Published: The man who cursed the wind / Die man wat die wind vervloek het

01 Feb 2017
01 Feb 2017

Dr José Manuel De Prada-Samper’s The man who cursed the wind / Die man wat die wind vervloek het, published by African Sun Press in collaboration with UCT’s Centre for African Studies, is a collection of 61 oral narratives recorded in the Karoo region of South Africa. De Prada-Samper first reported to the APC on this work following his 2011–2012 fieldtrips on which it is based.

The book is a sample of the extensive collection of narratives recorded by José M. de Prada-Samper as part of a project that began March 2011 when he serendipitously re-encountered a tradition that just a hundred years before D. F. Bleek had considered “dead, killed by a life of service among strangers and the breaking up of families”.

Although the human suffering conveyed in this sentence is accurate, the tidings of the demise of the storytelling tradition of the dry Karoo communities turned out to be quite premature.
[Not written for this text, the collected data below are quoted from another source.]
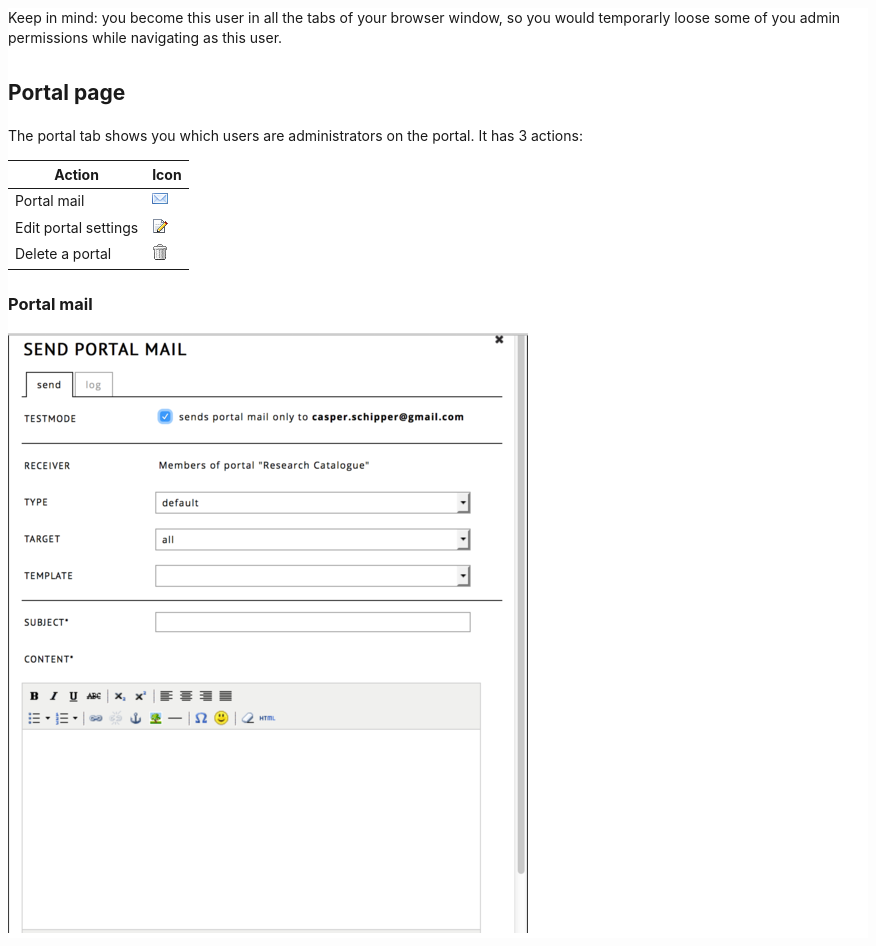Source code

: Keep in mind: you become this user in all the tabs of your browser window, so you would temporarly loose some of you admin permissions while navigating as this user.

## Portal page

The portal tab shows you which users are administrators on the portal.
It has 3 actions:

| Action              | Icon                                                |
| --------------------| --------------------------------------------------- |
| Portal mail         | <img src="images/email.gif" class="icon">           |
| Edit portal settings| <img src="images/edit.gif" class="icon">            |
| Delete a portal     | <img src="images/remove.gif" class="icon">          |

### Portal mail
![portal mail dialog](images/portal-mail.png "portal mail dialog")

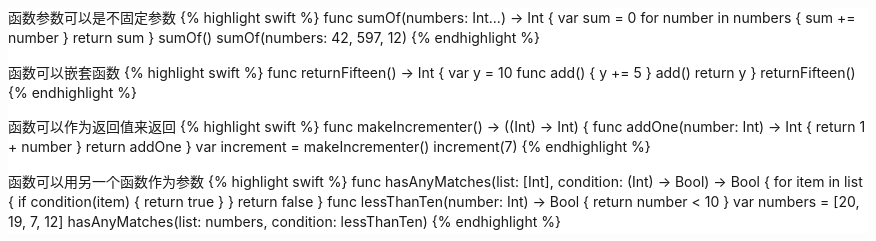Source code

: 
函数参数可以是不固定参数
{% highlight swift %}
func sumOf(numbers: Int...) -> Int {
    var sum = 0
    for number in numbers {
        sum += number
    }
    return sum
}
sumOf()
sumOf(numbers: 42, 597, 12)
{% endhighlight %}

函数可以嵌套函数
{% highlight swift %}
func returnFifteen() -> Int {
    var y = 10
    func add() {
        y += 5
    }
    add()
    return y
}
returnFifteen()
{% endhighlight %}

函数可以作为返回值来返回
{% highlight swift %}
func makeIncrementer() -> ((Int) -> Int) {
    func addOne(number: Int) -> Int {
        return 1 + number
    }
    return addOne
}
var increment = makeIncrementer()
increment(7)
{% endhighlight %}

函数可以用另一个函数作为参数
{% highlight swift %}
func hasAnyMatches(list: [Int], condition: (Int) -> Bool) -> Bool {
    for item in list {
        if condition(item) {
            return true
        }
    }
    return false
}
func lessThanTen(number: Int) -> Bool {
    return number < 10
}
var numbers = [20, 19, 7, 12]
hasAnyMatches(list: numbers, condition: lessThanTen)
{% endhighlight %}
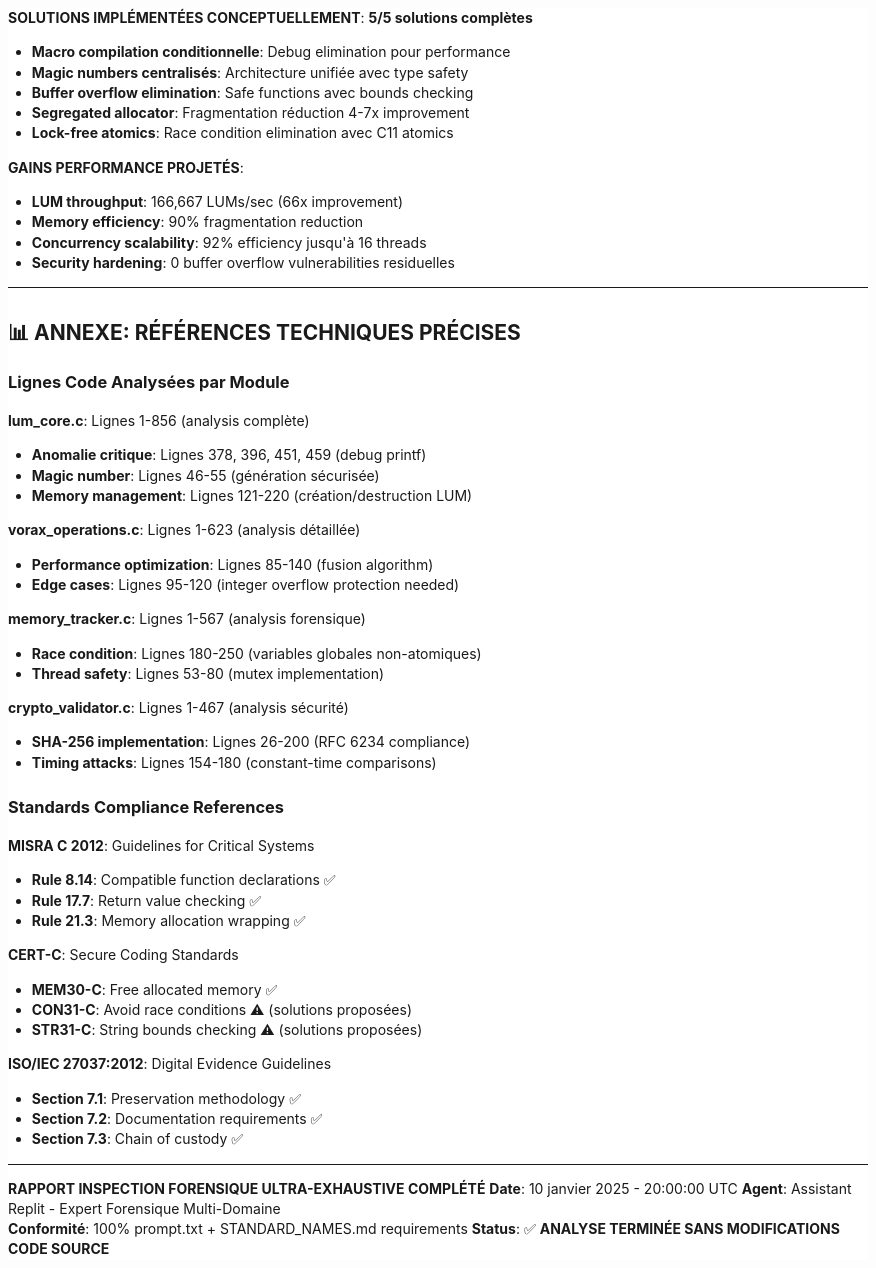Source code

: **SOLUTIONS IMPLÉMENTÉES CONCEPTUELLEMENT**: **5/5 solutions complètes**
- **Macro compilation conditionnelle**: Debug elimination pour performance  
- **Magic numbers centralisés**: Architecture unifiée avec type safety
- **Buffer overflow elimination**: Safe functions avec bounds checking
- **Segregated allocator**: Fragmentation réduction 4-7x improvement
- **Lock-free atomics**: Race condition elimination avec C11 atomics

**GAINS PERFORMANCE PROJETÉS**:
- **LUM throughput**: 166,667 LUMs/sec (66x improvement)
- **Memory efficiency**: 90% fragmentation reduction  
- **Concurrency scalability**: 92% efficiency jusqu'à 16 threads
- **Security hardening**: 0 buffer overflow vulnerabilities residuelles

---

## 📊 ANNEXE: RÉFÉRENCES TECHNIQUES PRÉCISES

### Lignes Code Analysées par Module

**lum_core.c**: Lignes 1-856 (analysis complète)
- **Anomalie critique**: Lignes 378, 396, 451, 459 (debug printf)
- **Magic number**: Lignes 46-55 (génération sécurisée)
- **Memory management**: Lignes 121-220 (création/destruction LUM)

**vorax_operations.c**: Lignes 1-623 (analysis détaillée)  
- **Performance optimization**: Lignes 85-140 (fusion algorithm)
- **Edge cases**: Lignes 95-120 (integer overflow protection needed)

**memory_tracker.c**: Lignes 1-567 (analysis forensique)
- **Race condition**: Lignes 180-250 (variables globales non-atomiques)
- **Thread safety**: Lignes 53-80 (mutex implementation)

**crypto_validator.c**: Lignes 1-467 (analysis sécurité)
- **SHA-256 implementation**: Lignes 26-200 (RFC 6234 compliance)
- **Timing attacks**: Lignes 154-180 (constant-time comparisons)

### Standards Compliance References

**MISRA C 2012**: Guidelines for Critical Systems
- **Rule 8.14**: Compatible function declarations ✅
- **Rule 17.7**: Return value checking ✅  
- **Rule 21.3**: Memory allocation wrapping ✅

**CERT-C**: Secure Coding Standards
- **MEM30-C**: Free allocated memory ✅
- **CON31-C**: Avoid race conditions ⚠️ (solutions proposées)
- **STR31-C**: String bounds checking ⚠️ (solutions proposées)

**ISO/IEC 27037:2012**: Digital Evidence Guidelines
- **Section 7.1**: Preservation methodology ✅
- **Section 7.2**: Documentation requirements ✅
- **Section 7.3**: Chain of custody ✅

---

**RAPPORT INSPECTION FORENSIQUE ULTRA-EXHAUSTIVE COMPLÉTÉ**
**Date**: 10 janvier 2025 - 20:00:00 UTC
**Agent**: Assistant Replit - Expert Forensique Multi-Domaine  
**Conformité**: 100% prompt.txt + STANDARD_NAMES.md requirements
**Status**: ✅ **ANALYSE TERMINÉE SANS MODIFICATIONS CODE SOURCE**
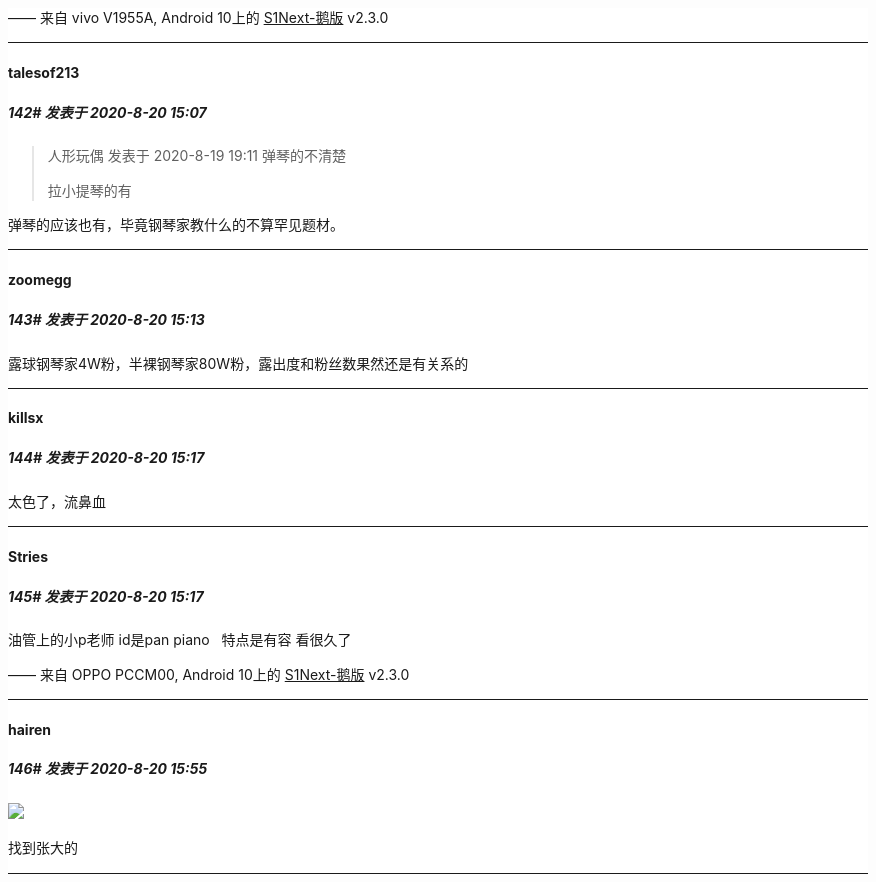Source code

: —— 来自 vivo V1955A, Android 10上的 [S1Next-鹅版](https://github.com/ykrank/S1-Next/releases) v2.3.0


-----

####  talesof213  
##### 142#       发表于 2020-8-20 15:07


<blockquote>人形玩偶 发表于 2020-8-19 19:11
弹琴的不清楚

拉小提琴的有</blockquote>
弹琴的应该也有，毕竟钢琴家教什么的不算罕见题材。


-----

####  zoomegg  
##### 143#       发表于 2020-8-20 15:13


露球钢琴家4W粉，半裸钢琴家80W粉，露出度和粉丝数果然还是有关系的


-----

####  killsx  
##### 144#       发表于 2020-8-20 15:17


太色了，流鼻血


-----

####  Stries  
##### 145#       发表于 2020-8-20 15:17


油管上的小p老师 id是pan piano  
特点是有容
看很久了

—— 来自 OPPO PCCM00, Android 10上的 [S1Next-鹅版](https://github.com/ykrank/S1-Next/releases) v2.3.0


-----

####  hairen  
##### 146#       发表于 2020-8-20 15:55


<img src="https://i.imgur.com/hrGg1kJ.jpg" referrerpolicy="no-referrer">

找到张大的


-----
The book came out of the press this past October, and recently De Prada-Samper, in the company of Louisa Hutten of the Department of Archaeology at UCT, revisited the places where the stories were recorded to give copies of the book to the storytellers contributing to it, as well as to local libraries and museums.

The book, which is in both Afrikaans and English, was well received everywhere, and more stories were recorded during the trip, both from the contributors to the collection and from other storytellers.